Work instructions:
Write the next part of the blog post about collecting DVDs, starting right after its final sentence.

Extracted text:
********

What’s all the more odd to me is that I still cannot pinpoint the moment when I decided to collect these things, it just sort of happened over time. If we were to trace it to an exact moment then I’d say it was my first ever DVD purchase way back in the late nineties when I picked up Blade from the local Wal-Mart. This is back when the electronics section was a little isolated square in the center of the store. It was somewhere in the early 2000s that I actually made a habit of picking up titles semi-reguarly. Best information I have date wise is that I have been collecting proper since at least 2006. I can signal out that years thanks to a memory of buying House of Wax and a Final Destination two-pack with a promotion for the third. In case this story isn't dated enough, I was shopping at Circuit City and hadn't even been in college for two years.

So what film took the honor of my one-thousandth piece? It’s a little iffy to say since several discs arrived at once. If we were to narrow it down, I'd say the honor goes to Hell Night, a really excellent slasher flick staring Linda Blair.
If you'll indulge me, I'd like to take a bit and look over the towering monolith of terror (actually an IKEA Billy Bookcase) that I've pieced together over these long years. Obviously we can't talk about everything but let's hit on a few key categories.

********

Provided information:
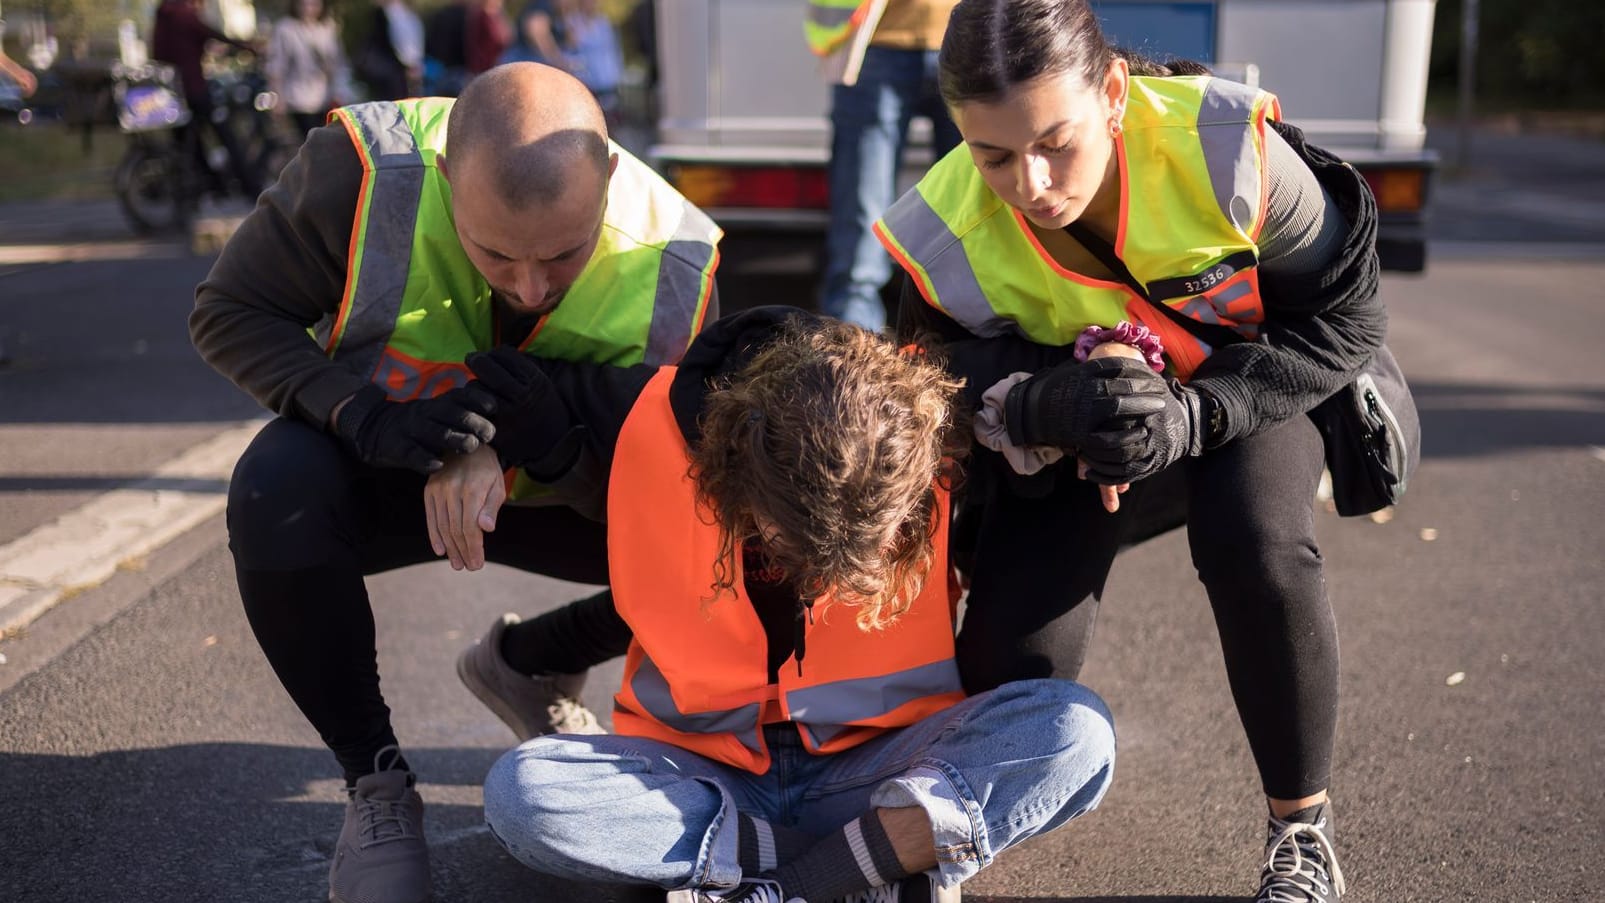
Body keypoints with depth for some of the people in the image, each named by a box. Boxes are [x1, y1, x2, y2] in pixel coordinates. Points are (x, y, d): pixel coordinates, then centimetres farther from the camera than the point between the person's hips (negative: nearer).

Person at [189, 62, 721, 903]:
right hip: (379, 472, -1)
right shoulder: (361, 169, -30)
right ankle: (375, 780, -12)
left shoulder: (674, 261, -25)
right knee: (276, 494, -34)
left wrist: (564, 456, -40)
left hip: (553, 491, 2)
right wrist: (364, 416, -38)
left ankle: (539, 668, 9)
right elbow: (228, 311, -19)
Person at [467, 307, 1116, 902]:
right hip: (702, 770, 1)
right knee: (519, 792, -29)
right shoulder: (652, 423, -16)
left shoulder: (933, 444, -17)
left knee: (1075, 728, -26)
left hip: (873, 768, -1)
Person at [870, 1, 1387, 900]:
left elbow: (1340, 318, -19)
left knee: (1258, 553, -34)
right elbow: (966, 385, -16)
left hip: (1247, 393, 0)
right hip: (1065, 435, 1)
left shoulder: (1227, 147, -31)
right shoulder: (948, 241, -27)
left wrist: (1194, 415, -34)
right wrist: (1054, 406, -41)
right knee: (1013, 658, -16)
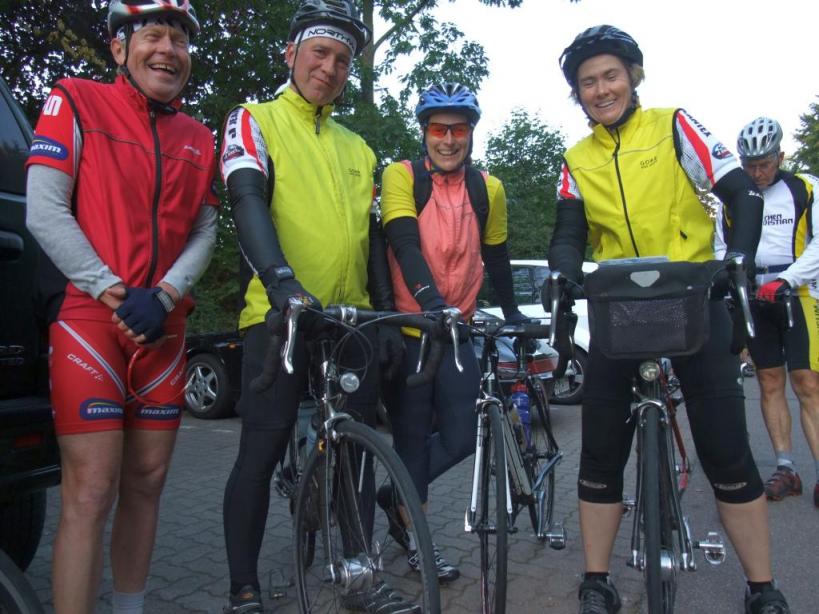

********

Solved problem:
The Monstervision club:

I’ve written previously about how much TNT’s Monstervision with Joe Bob Brings influenced my love for this genre, so as you’d assume I have a good stash of flicks from those old shows. Some are absolute classics like The Exorcist and Alien. Others are pure oddball stuff like The Wraith or The Monster Club. In some cases these were films I did not enjoy back then but developed a nostalgia for in the following years. Think of something like Saturn 3. I've always known it's crap but turning it on is a surefire way to feel like a kid again. Now if I could only find a mid-nineties Pepsi folding beach chair and a tube TV the experience would be complete.

Milti-feature row:

One puzzling thing I've encountered over the years are collectors opposed to multi-feature releases. Alright, so I sort of understand the urge to have one dedicated slot for each film (it definitely makes organization an easier task) but the sheer value and space-saving of these sets can't be overstated.
More than anything, these sets can bring some real surprises into your life. Way back when I picked up a volume for Motel Hell, yet another Monstervision classic, I was still enough of a horror newbie to have no clue what the accompanying film Deranged was all about. Flipping the disc over provided quite the surprise as the film became the real favorite thanks to it's grim narrative and an outstanding performance by Roberts Blossom. You all might know him better as the creepy old shovel guy from Home Alone.
Of course they can't all be golden. Consider the Mutant Monsters collection that offers up two so bad they're good flicks with The Being and The Dark alongside what may be the worst movie ever, Creatures from the Abyss. Even with those imbalances in quality there's still so much good to be found in these items that at least one will usually find itself among the weekly stack of selections.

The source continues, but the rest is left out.